The rise in Confraternities, especially those devoted to Eucharistic, Marian and catechetical observances was one of the most obvious arrows in the quiver of the post-Trent Church. Oftentimes, these confraternities were born out of religious orders, but in all instances, they succeeded only to the degree that they gained popular traction and they had to dovetail with other post-Trent reforms. For example, before Trent, many confraternities had their own chapels but in the seventeenth century, with the increasing, albeit uneven, emphasis on the importance of the territorial parish, the confraternities tended to move their shrines inside the walls of the parish church.

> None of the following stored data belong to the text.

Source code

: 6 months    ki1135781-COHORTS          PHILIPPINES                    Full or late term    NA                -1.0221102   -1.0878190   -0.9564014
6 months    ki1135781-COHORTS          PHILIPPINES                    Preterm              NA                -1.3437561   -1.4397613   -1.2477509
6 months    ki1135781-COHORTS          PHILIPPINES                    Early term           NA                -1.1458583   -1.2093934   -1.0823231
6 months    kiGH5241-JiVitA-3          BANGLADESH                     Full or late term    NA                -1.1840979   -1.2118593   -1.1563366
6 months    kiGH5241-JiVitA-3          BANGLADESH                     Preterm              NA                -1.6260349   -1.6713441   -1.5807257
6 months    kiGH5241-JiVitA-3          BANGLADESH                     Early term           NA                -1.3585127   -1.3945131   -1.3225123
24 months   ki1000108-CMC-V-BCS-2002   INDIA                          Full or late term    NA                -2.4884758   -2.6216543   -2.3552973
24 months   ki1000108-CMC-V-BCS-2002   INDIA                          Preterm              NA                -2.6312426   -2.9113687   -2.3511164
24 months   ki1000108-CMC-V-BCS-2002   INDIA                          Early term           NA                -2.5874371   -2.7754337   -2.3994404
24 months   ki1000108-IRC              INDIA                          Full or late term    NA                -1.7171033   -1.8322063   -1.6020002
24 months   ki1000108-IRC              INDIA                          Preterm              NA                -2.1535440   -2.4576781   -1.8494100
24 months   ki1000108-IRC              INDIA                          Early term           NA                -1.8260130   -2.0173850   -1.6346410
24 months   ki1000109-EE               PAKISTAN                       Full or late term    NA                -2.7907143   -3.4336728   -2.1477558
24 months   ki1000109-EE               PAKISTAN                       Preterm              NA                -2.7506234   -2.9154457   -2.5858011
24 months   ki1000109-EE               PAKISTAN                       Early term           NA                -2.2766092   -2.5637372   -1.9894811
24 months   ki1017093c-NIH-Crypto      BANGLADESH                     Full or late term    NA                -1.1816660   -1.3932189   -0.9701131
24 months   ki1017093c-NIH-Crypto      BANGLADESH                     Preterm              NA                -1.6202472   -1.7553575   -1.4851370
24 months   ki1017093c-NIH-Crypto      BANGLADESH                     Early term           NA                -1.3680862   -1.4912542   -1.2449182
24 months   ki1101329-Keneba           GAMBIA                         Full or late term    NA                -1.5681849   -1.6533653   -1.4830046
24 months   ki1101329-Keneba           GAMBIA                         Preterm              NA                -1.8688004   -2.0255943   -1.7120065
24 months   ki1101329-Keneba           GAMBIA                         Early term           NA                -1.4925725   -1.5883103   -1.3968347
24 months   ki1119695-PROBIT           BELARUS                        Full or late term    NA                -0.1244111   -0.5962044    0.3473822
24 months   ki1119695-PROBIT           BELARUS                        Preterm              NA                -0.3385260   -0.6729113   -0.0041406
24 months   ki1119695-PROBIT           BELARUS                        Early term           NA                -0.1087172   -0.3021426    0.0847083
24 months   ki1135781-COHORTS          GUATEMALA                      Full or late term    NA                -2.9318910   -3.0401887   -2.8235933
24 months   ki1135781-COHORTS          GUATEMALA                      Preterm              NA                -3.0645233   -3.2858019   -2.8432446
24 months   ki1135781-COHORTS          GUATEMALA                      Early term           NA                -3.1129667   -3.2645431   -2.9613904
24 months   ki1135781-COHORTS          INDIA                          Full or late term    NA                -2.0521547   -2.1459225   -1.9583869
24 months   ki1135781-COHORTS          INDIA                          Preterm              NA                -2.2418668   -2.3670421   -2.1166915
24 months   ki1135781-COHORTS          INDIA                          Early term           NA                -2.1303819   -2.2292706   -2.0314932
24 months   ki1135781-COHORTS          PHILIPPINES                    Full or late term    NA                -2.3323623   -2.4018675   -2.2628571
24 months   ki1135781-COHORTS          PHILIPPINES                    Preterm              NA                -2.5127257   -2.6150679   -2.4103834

Bergin’s treatment of Jansenism, which closes the volume, is worth the price of admission. It is fascinating to see how the heresy intertwined with other ecclesial dynamics of the day. For example, the Jansenist emphasis on closing the gap between the status of clergy and laity was part of the reason they were viewed suspiciously: Their translation of the liturgical offices of the church into the vernacular set off more alarm bells than their translations of the Bible for just this reason! Similarly, some of the popularity of the Jansenists stemmed from their willingness to play the card of traditional Gallicanism, resentful of the intrusions of Rome into the affairs of the French Church. But, it was Jansenism’s attempt to resolve issues that the Council of Trent had quite purposefully left unresolved that put them on the road to their condemnation and this is, I think, a very pertinent lesson for our own time. Bergin writes:

It is now generally accepted that the Council of Trent, so often berated for dogmatically closing debates on key theological issues, actually feared the dangers of making definitive pronouncements on questions that had remained undecided for centuries. Its decrees on fundamental issues of original sin, freedom of the human will, and predestination to salvation or damnation, which were at the core of the legacy of Saint Augustine to medieval Christianity, and which Luther and Calvin had brought to the forefront during the reformation, were compromises that left the door open to further discussion and, therefore, disagreement.

That is certainly not the history of the Council of Trent that I learned growing up! I would venture to submit that it is not a view of Trent that would warm the hearts of today’s heresy hunters and Jansenists. But, those who think they know who should and who should not be given communion, those who think they and they alone should decide who can grace the stage of a Catholic college’s commencement ceremony, they should recognize that they are not standing with the long, varied, sometimes clumsy, always human yet somehow divinely inspired efforts of the Church to proclaim the Gospel in ways that are effective because they are loving. They are standing with the Jansenists, withdrawing from the dangers of the world because they lack the confidence that the Church displayed at Trent, the confidence that insists not every issue must be resolved, that different consciences can reach different conclusions, all within the Church to be sure, but not all the same within the Church.

As I mentioned yesterday, Bergin’s book is not light reading, but it is fascinating reading and I encourage everyone to purchase it and read it.